You guys know the drill - you want to creamify a soup without dumping 1k worth of butterfat calories in the pot, you have several options:
Immersion blender - make sure your potato content is high for this technique
1 block silken tofu
Done them all, multiple times in triplicate - and I wanted something new.
Of course, there was a huge pile of cashew puree waiting to become cheeze sitting in the fridge. And so, the creamiest chowder I've ever made vegan-style came about.
Pay close attention to the multiple blender steps for maximum smoothness!
Cream of Corn Chowder
makes 1 medium pot - or 4-6 bowls.
1 bag frozen corn OR 6 ears worth of freshly-boiled corn
4 tbl EarthBalance
1/2 red pepper
1/2 green pepper
1/2 poblano pepper
2 fresh jalapenos, minced
4 small white potatoes, diced medium-small (peels on for vitamin content!!)
1 red onion, chopped
10 cloves garlic, minced
2 ribs celery, diced
1 small calabaza squash or zucchini, triangled (halved, then sliced lengthwise into three triangle-shaped strips, then chopped)
4 small carrots, diced
6 cups vegetable or faux-chicken stock
1 cup cashew butter (or cheese a la this recipe - adding cashew cheese will lend a more sour-cream flavor - regular pureed cashews, just a sweet, nutty note)

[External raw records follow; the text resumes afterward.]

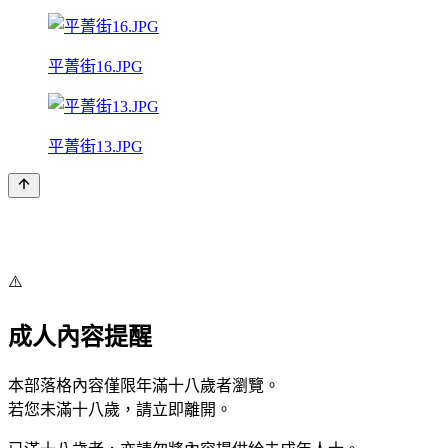
平菁街16.JPG
平菁街13.JPG
⚠️
成人內容提醒
本部落格內容僅限年滿十八歲者瀏覽。
若您未滿十八歲，請立即離開。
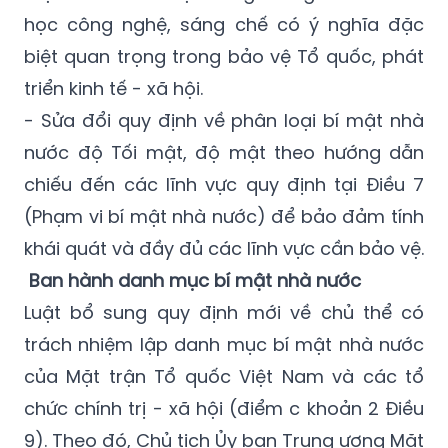
học công nghệ, sáng chế có ý nghĩa đặc
biệt quan trọng trong bảo vệ Tổ quốc, phát
triển kinh tế - xã hội.
- Sửa đổi quy định về phân loại bí mật nhà
nước độ Tối mật, độ mật theo hướng dẫn
chiếu đến các lĩnh vực quy định tại Điều 7
(Phạm vi bí mật nhà nước) để bảo đảm tính
khái quát và đầy đủ các lĩnh vực cần bảo vệ.
Ban hành danh mục bí mật nhà nước
Luật bổ sung quy định mới về chủ thể có
trách nhiệm lập danh mục bí mật nhà nước
của Mặt trận Tổ quốc Việt Nam và các tổ
chức chính trị - xã hội (điểm c khoản 2 Điều
9). Theo đó, Chủ tịch Ủy ban Trung ương Mặt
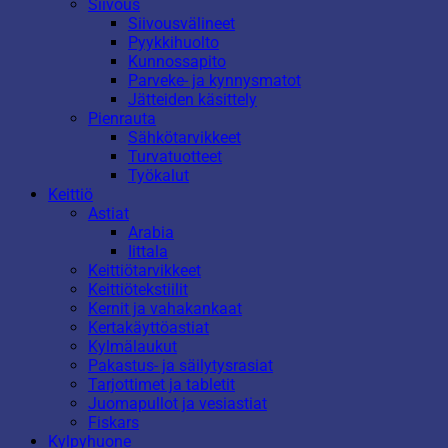
Siivous
Siivousvälineet
Pyykkihuolto
Kunnossapito
Parveke- ja kynnysmatot
Jätteiden käsittely
Pienrauta
Sähkötarvikkeet
Turvatuotteet
Työkalut
Keittiö
Astiat
Arabia
Iittala
Keittiötarvikkeet
Keittiötekstiilit
Kernit ja vahakankaat
Kertakäyttöastiat
Kylmälaukut
Pakastus- ja säilytysrasiat
Tarjottimet ja tabletit
Juomapullot ja vesiastiat
Fiskars
Kylpyhuone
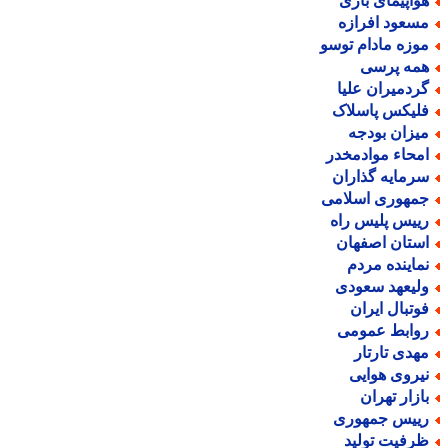
واپیمای باری
سعود افرازه
وزه مادام توسو
مه پرسی
ردمیران علیا
لیکس پاسلاک
یزان بودجه
محاء موادمخدر
رمایه گذاران
مهوری اسلامی
ییس پلیس راه
ستان اصفهان
ماینده مردم
لیعهد سعودی
وتبال ایران
وابط عمومی
هدی تارتار
یروی هوایی
ازار تهران
ییس جمهوری
رفیت تولید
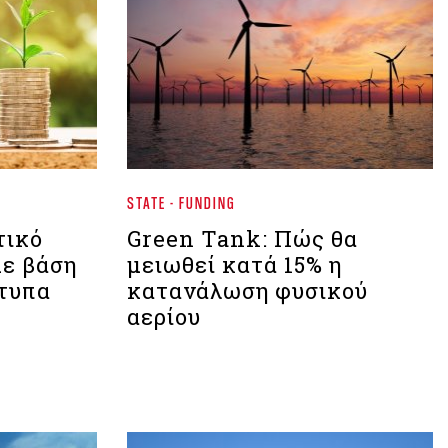
STATE - FUNDING
τικό
Green Tank: Πώς θα
με βάση
μειωθεί κατά 15% η
τυπα
κατανάλωση φυσικού
αερίου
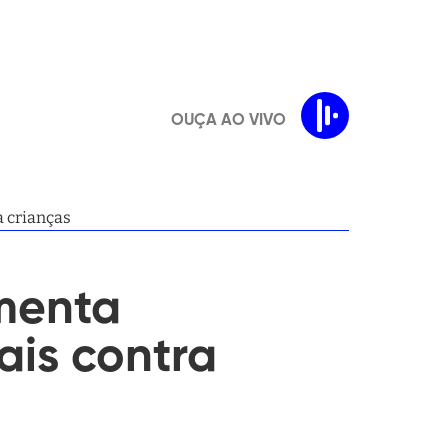
OUÇA AO VIVO
a crianças
menta
ais contra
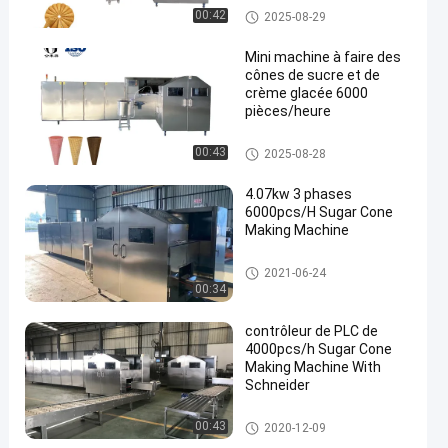
Cône de sucre faisant la mach
00:42
2025-08-29
ine
Mini machine à faire des
cônes de sucre et de
crème glacée 6000
pièces/heure
Chaîne de production de corne
00:43
2025-08-28
t de crème glacée
4.07kw 3 phases
6000pcs/H Sugar Cone
Making Machine
Cône de sucre faisant la mach
2021-06-24
ine
00:34
contrôleur de PLC de
4000pcs/h Sugar Cone
Making Machine With
Schneider
Cône de sucre faisant la mach
00:43
2020-12-09
ine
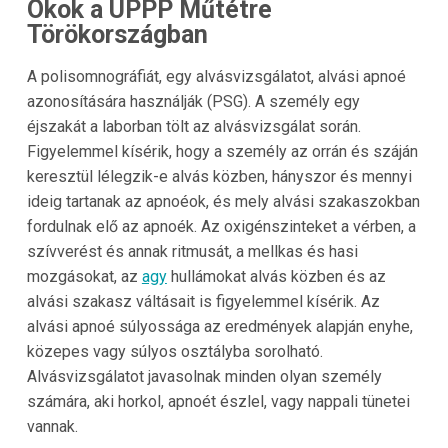
Okok a UPPP Műtétre
Törökországban
A polisomnográfiát, egy alvásvizsgálatot, alvási apnoé
azonosítására használják (PSG). A személy egy
éjszakát a laborban tölt az alvásvizsgálat során.
Figyelemmel kísérik, hogy a személy az orrán és száján
keresztül lélegzik-e alvás közben, hányszor és mennyi
ideig tartanak az apnoéok, és mely alvási szakaszokban
fordulnak elő az apnoék. Az oxigénszinteket a vérben, a
szívverést és annak ritmusát, a mellkas és hasi
mozgásokat, az
agy
hullámokat alvás közben és az
alvási szakasz váltásait is figyelemmel kísérik. Az
alvási apnoé súlyossága az eredmények alapján enyhe,
közepes vagy súlyos osztályba sorolható.
Alvásvizsgálatot javasolnak minden olyan személy
számára, aki horkol, apnoét észlel, vagy nappali tünetei
vannak.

1.5 tsp black pepper, freshly ground
1 fresh tomato, diced fine
Minced cilantro and scallion
Chipotle hot sauce, to taste
Melt your EB in a large soup pot. Add your onion, carrot, celery, peppers including jalapeno, and garlic. Saute over medium heat for 5-6 minutes, until onions are translucent.
Add your squash and potatoes. Add your corn now, if using fresh - hold off till the end, if using frozen. Cook 4 minutes or so, until squash has softened just a bit.
Add your stock and a little water if need to just reach the top of your veggies. Add pepper and agave. Cover and simmer 20 minutes, until potatoes are soft at center.
Grab your blender. With a ladle, spoon off as much liquid as possible from the soup. No biggie if you get some veggies in there - you're going to puree some of them next! Add your cashew butter, making sure the total volume in your blender does not exceed your maximum line. Blend for 6-8 minutes, adding a teeny bit of water if needed, until the soup is super super smooth. Pour back into the pot.
Now, ladle more of the soup back into your blender, paying careful attention to getting as many potatoes as possible (leave a few tho, yum!). Puree again until super smooth. Add the puree back to the pot. Taste for salt and adjust as needed.
If you're using frozen corn, add it to the stew now, and heat until cooked through.
Ladle, garnish, and serve! Perfect with toasty french bread and a simple salad with lemon dressing.